▶ TASK DETAILS: Can you write out every line of the data below word for word, leaving the pictures out?

▶ PROVIDED MATERIAL:
_ _ _ _ _

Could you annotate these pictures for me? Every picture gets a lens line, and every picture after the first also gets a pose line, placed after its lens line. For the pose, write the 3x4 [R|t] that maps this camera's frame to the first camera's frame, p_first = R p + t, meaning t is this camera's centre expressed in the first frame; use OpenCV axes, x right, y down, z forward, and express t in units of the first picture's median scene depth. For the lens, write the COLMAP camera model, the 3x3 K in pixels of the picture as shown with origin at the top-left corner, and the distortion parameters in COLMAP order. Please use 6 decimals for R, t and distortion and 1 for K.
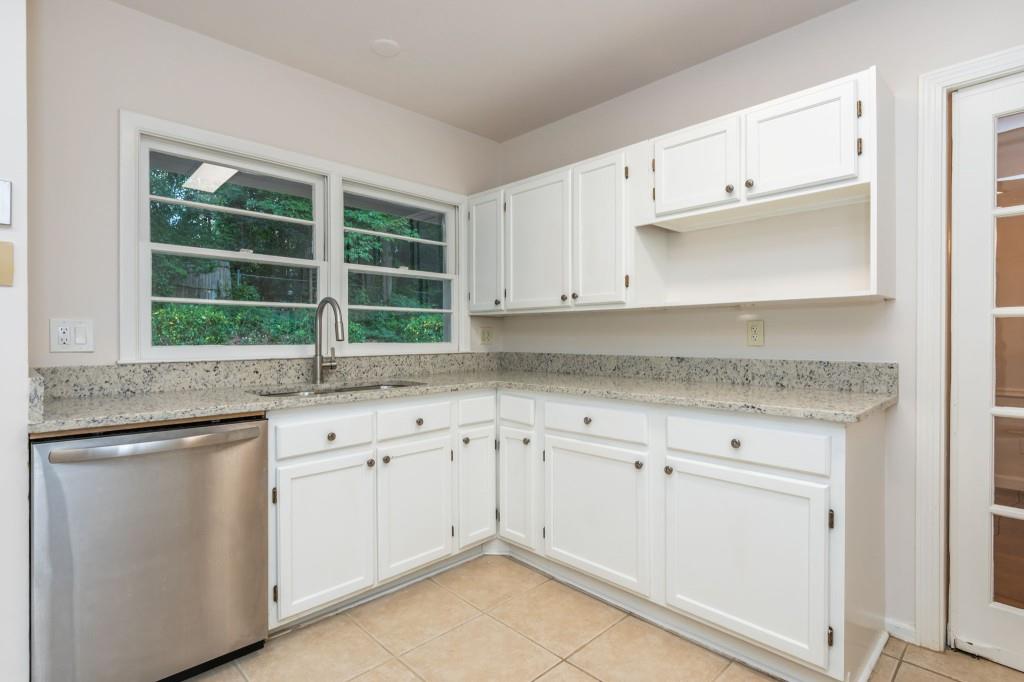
lens RADIAL K [[513.0, 0, 503.4], [0, 513.0, 341.4], [0, 0, 1]] dist [0.006101, -0.006861]
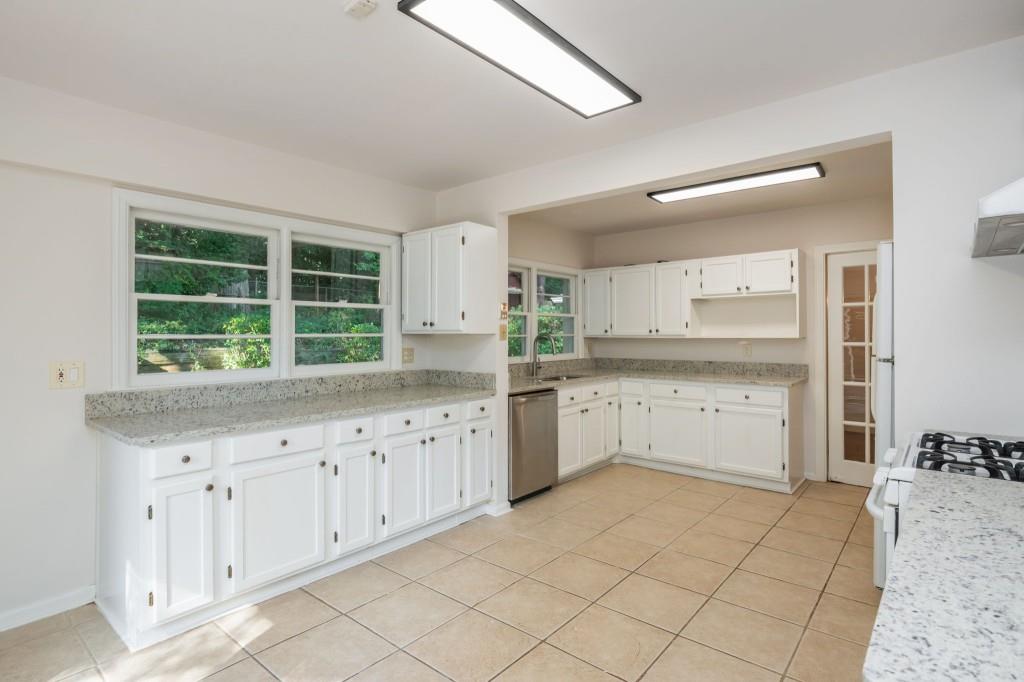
lens RADIAL K [[513.0, 0, 505.5], [0, 513.0, 332.2], [0, 0, 1]] dist [0.006101, -0.006861]
pose [[0.994732, -0.001042, 0.102507, -0.721467], [0.002184, 0.999937, -0.011033, -0.068896], [-0.102489, 0.011199, 0.994671, -1.017496]]
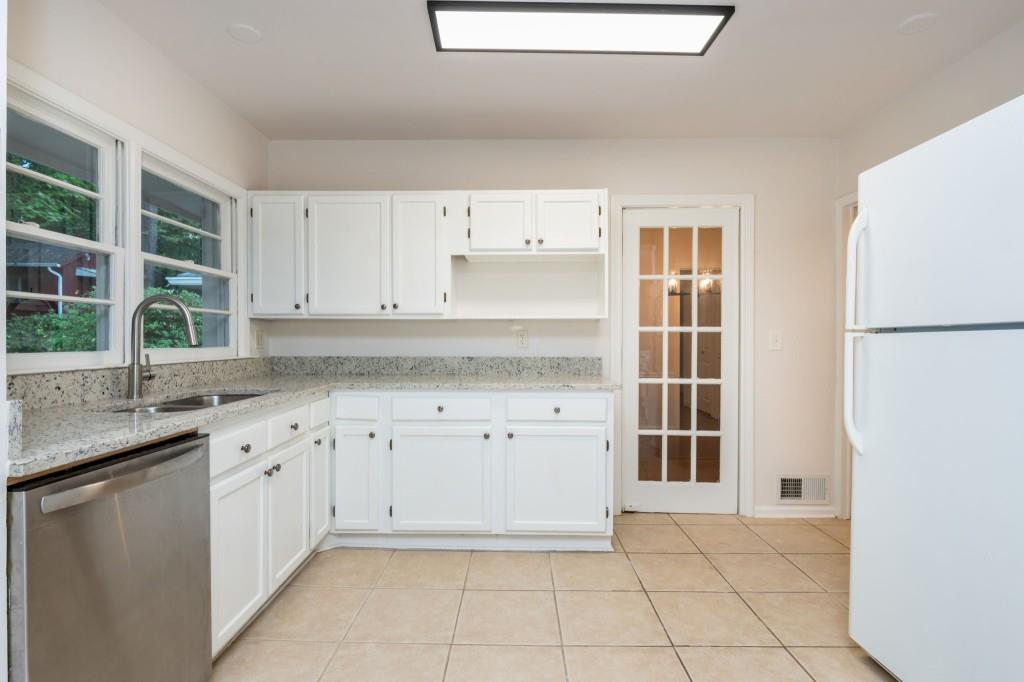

_ _ _ _ _

▶ ANSWER SPACE:
Could you annotate these pictures for me? Every picture gets a lens line, and every picture after the first also gets a pose line, placed after its lens line. For the pose, write the 3x4 [R|t] that maps this camera's frame to the first camera's frame, p_first = R p + t, meaning t is this camera's centre expressed in the first frame; use OpenCV axes, x right, y down, z forward, and express t in units of the first picture's median scene depth. For the lens, write the COLMAP camera model, the 3x3 K in pixels of the picture as shown with origin at the top-left corner, and the distortion parameters in COLMAP order. Please use 6 decimals for R, t and distortion and 1 for K.
lens RADIAL K [[513.0, 0, 503.4], [0, 513.0, 341.4], [0, 0, 1]] dist [0.006101, -0.006861]
lens RADIAL K [[513.0, 0, 505.5], [0, 513.0, 332.2], [0, 0, 1]] dist [0.006101, -0.006861]
pose [[0.994732, -0.001042, 0.102507, -0.721467], [0.002184, 0.999937, -0.011033, -0.068896], [-0.102489, 0.011199, 0.994671, -1.017496]]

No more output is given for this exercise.